Karena masyarakt postmodern terdiri dari orang-orang yang identitasnya terus-menerus dibentuk dan berubah, maka akan sulit didapati dalam era postmodern orang-orang yang sungguh-sungguh berkomitmen dalam relasi, atau adanya intimasi. Sebab keduanya membutuhkan paling tidak pengenalan tentang siapa diri kita dan siapa orang yang menjadi lawan relasi kita. Dampak lainnya pula adalah tidak adanya standar moral yang pasti dalam masyarakat postmodern, karena manusianya sebagai pencetus hal tersebut terus-menerus berubah. Itu sebabnya, bagi orang-orang postmodern dalam urusan moral yang terpenting bukanlah isi atau content dari suatu keputusan moral (sebagai hasil pertimbangan terhadap beberapa pilihan tindakan yang lebih bertanggung jawab), melainkan the act of choosing itself. Bukan kebenaran obyektif suatu tindakan moral yang mesti kita pusingkan, melainkan kebebasan kita untuk memilih suatu tindakan moral yang harus lebih dipentingkan. Contohnya, secara ekstrim dapat terjadi seperti berikut: pada waktu kita berhenti dipersimpangan jalan karena lampu merah, saat itu kita berhenti karena diharuskan (misalnya, oleh ajaran agama atau peraturan pemerintah) ataukah karena kita bebas memilih (punya lebih dari satu pilihan)? Bagi orang postmodern, haruslah karena kebebasan. Artinya, kalaupun seseorang memilih untuk tidak berhenti, maka pilihan tersebut sama benarnya dengan orang yang memilih untuk berhenti, yang penting tidak ada paksaan. Benar-benar sebuah dunia yang tak berwujud (de-construction)!

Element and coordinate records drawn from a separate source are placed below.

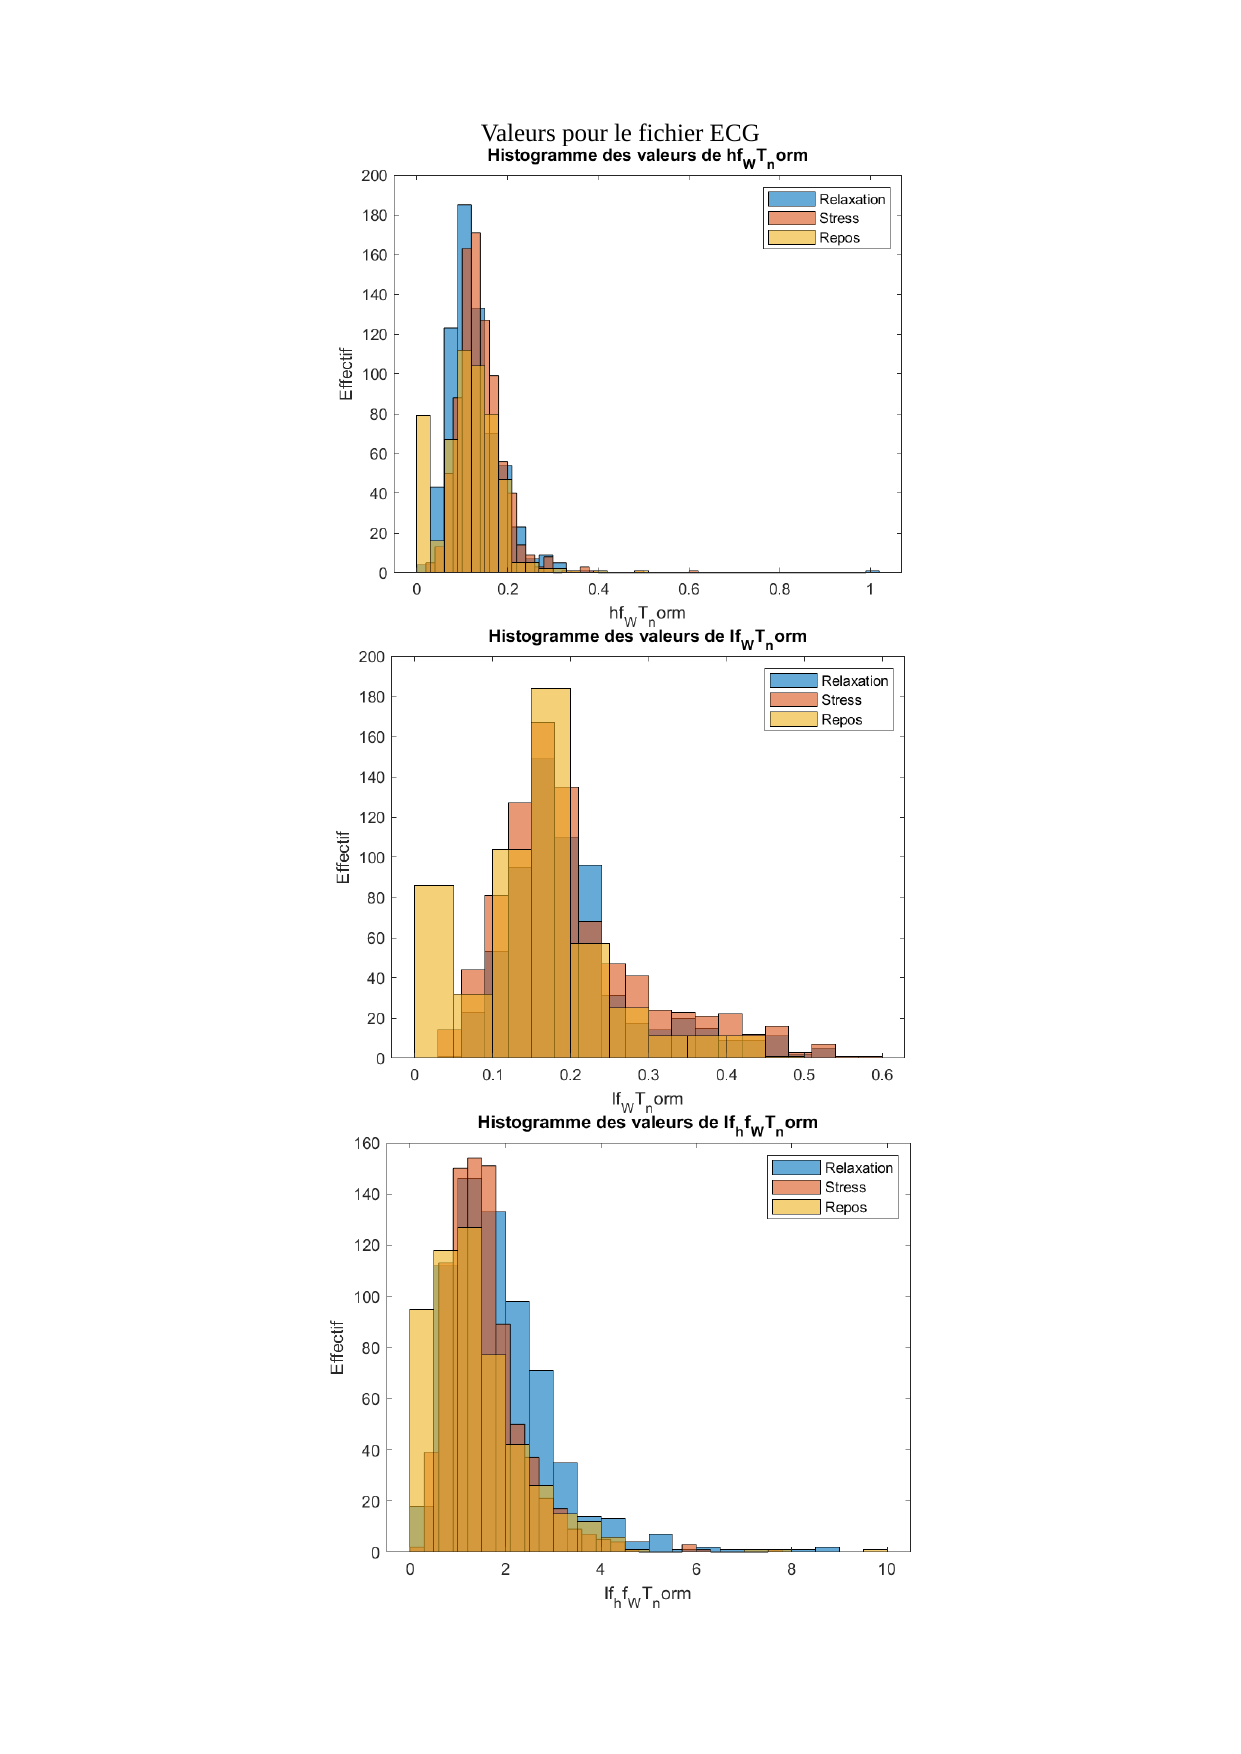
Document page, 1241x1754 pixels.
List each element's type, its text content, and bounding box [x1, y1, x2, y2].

text Valeurs pour le fichier ECG [118, 118, 1122, 147]
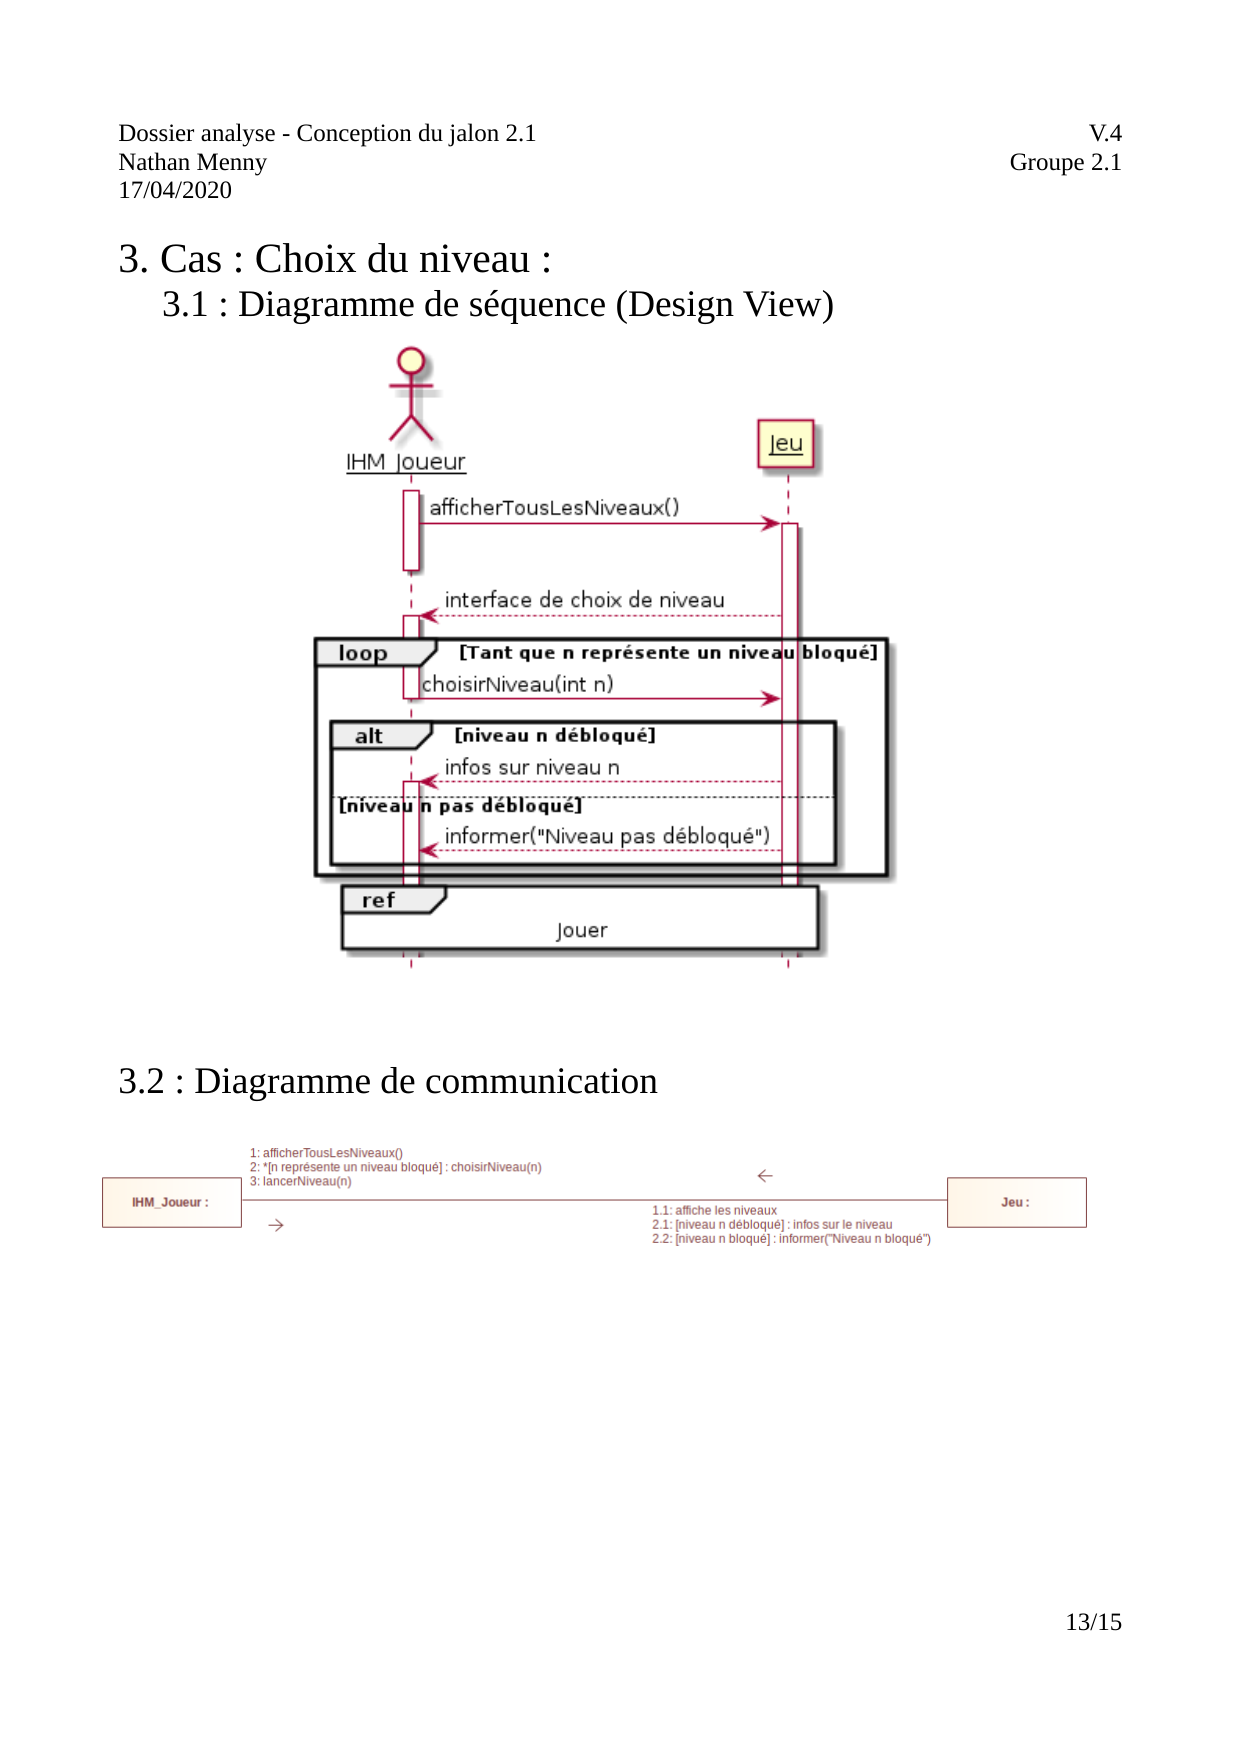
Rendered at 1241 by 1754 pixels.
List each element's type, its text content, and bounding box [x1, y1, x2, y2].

text 3.2 : Diagramme de communication [118, 1058, 1122, 1101]
text 3. Cas : Choix du niveau : [118, 234, 1122, 282]
picture [92, 1123, 1097, 1269]
picture [295, 340, 902, 989]
text 3.1 : Diagramme de séquence (Design View) [118, 282, 1122, 325]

Kebenaran Mutlak dan Universal vs. Relativisme Radikal

Di samping menolak kebenaran obyektif, postmodern juga tidak mempercayai adanya kebenaran mutlak dan universal. Terlepas dari adanya kontradiksi dalam pernyataan postmodernis itu sendiri (secara tidak sadar pernyataan mereka sifatnya mutlak dan diuniversalkan juga), maksud mereka adalah, mereka menolak apabila satu kebenaran hasil pertimbangan rasio terhadap realita yang ada dijadikan sebagai satu-satunya kebenaran yang universal (berlaku bagi semua orang). Postmodernis menilai bahwa ketergantungan pada akal—sebagaimana diajarkan oleh modernisme—telah terbukti gagal dalam mengatasi seluruh kompleksitas problema hidup manusia. Karena itu, untuk mendapatkan kebenaran bagi kebutuhan umat manusia harus dibuka pintu selebar mungkin bagi sebanyak mungkin metode atau cara. Tetapi, berbagai metode tersebut bukan untuk diintegrasikan atau disimpulkan menjadi satu kebenaran, melainkan tetap saja dibiarkan berbeda, sebab pada dasarnya tidak ada kesepakatan universal tentang apa yang benar. Artinya, kita harus membiarkan masing-masing orang atau kelompok sosial untuk menemukan kebenaran dengan caranya sendiri. Postmodernis tidak mencari kebenaran yang mutlak dan universal, melainkan kebenaran yang pluralistik (beraneka ragam) dan relatif secara radikal. John Cooper mengatakan,

"Post-modernism denies Enlightenment maxim that reason and truth are everywhere and always the same. It rejects the claim that science yields the truest picture of reality. Science is one valid way to interpreting the world, but the many spiritual, mythical, and aesthetic representations are equally legitimate. Instead of lamenting the failure of reason, post-modernists celebrates the diversity of ways in which we humans experience reality and the numerous perspective from which we do so."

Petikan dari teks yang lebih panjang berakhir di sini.